Records from a dataset:
===
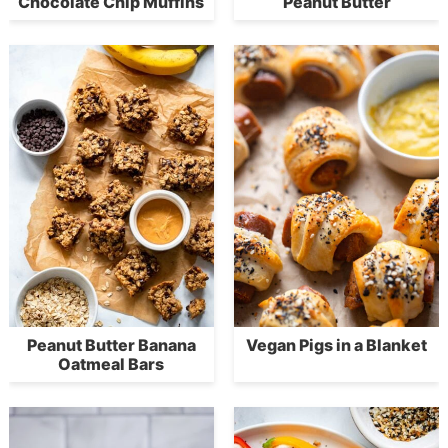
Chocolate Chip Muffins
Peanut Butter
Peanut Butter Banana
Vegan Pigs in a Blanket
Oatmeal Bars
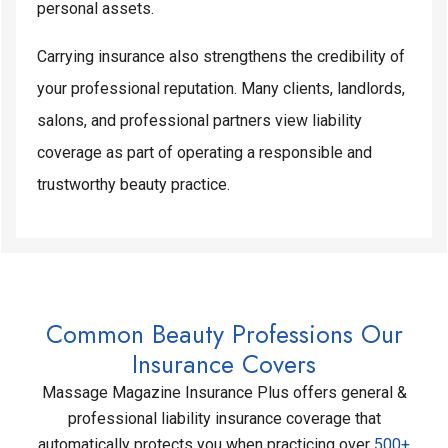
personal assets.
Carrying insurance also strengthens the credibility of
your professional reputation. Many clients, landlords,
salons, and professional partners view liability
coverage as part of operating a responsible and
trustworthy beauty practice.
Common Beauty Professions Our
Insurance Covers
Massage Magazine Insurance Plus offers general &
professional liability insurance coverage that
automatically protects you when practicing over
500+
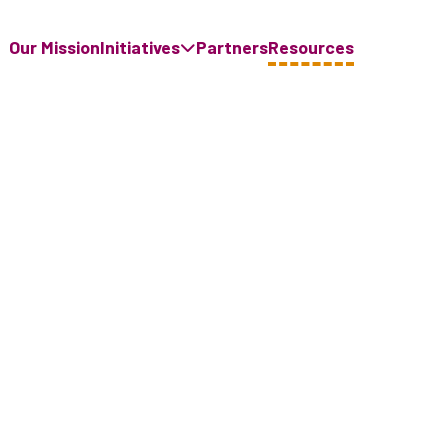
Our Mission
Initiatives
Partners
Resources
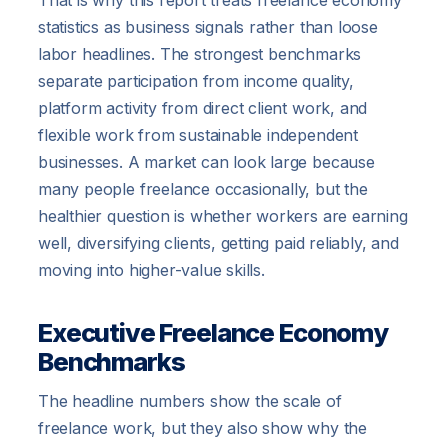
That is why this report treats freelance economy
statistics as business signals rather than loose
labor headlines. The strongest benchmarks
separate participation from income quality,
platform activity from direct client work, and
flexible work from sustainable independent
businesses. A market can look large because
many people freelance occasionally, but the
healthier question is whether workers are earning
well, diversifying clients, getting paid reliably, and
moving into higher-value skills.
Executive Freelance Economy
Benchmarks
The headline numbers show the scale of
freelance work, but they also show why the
===
DIRECTIONS: Your task is to set down each line above verbatim while excluding the pictures.

RESULT:
Chocolate Chip Muffins
Peanut Butter
Peanut Butter Banana
Vegan Pigs in a Blanket
Oatmeal Bars
personal assets.
Carrying insurance also strengthens the credibility of
your professional reputation. Many clients, landlords,
salons, and professional partners view liability
coverage as part of operating a responsible and
trustworthy beauty practice.
Common Beauty Professions Our
Insurance Covers
Massage Magazine Insurance Plus offers general &
professional liability insurance coverage that
automatically protects you when practicing over
500+
Our Mission
Initiatives
Partners
Resources
That is why this report treats freelance economy
statistics as business signals rather than loose
labor headlines. The strongest benchmarks
separate participation from income quality,
platform activity from direct client work, and
flexible work from sustainable independent
businesses. A market can look large because
many people freelance occasionally, but the
healthier question is whether workers are earning
well, diversifying clients, getting paid reliably, and
moving into higher-value skills.
Executive Freelance Economy
Benchmarks
The headline numbers show the scale of
freelance work, but they also show why the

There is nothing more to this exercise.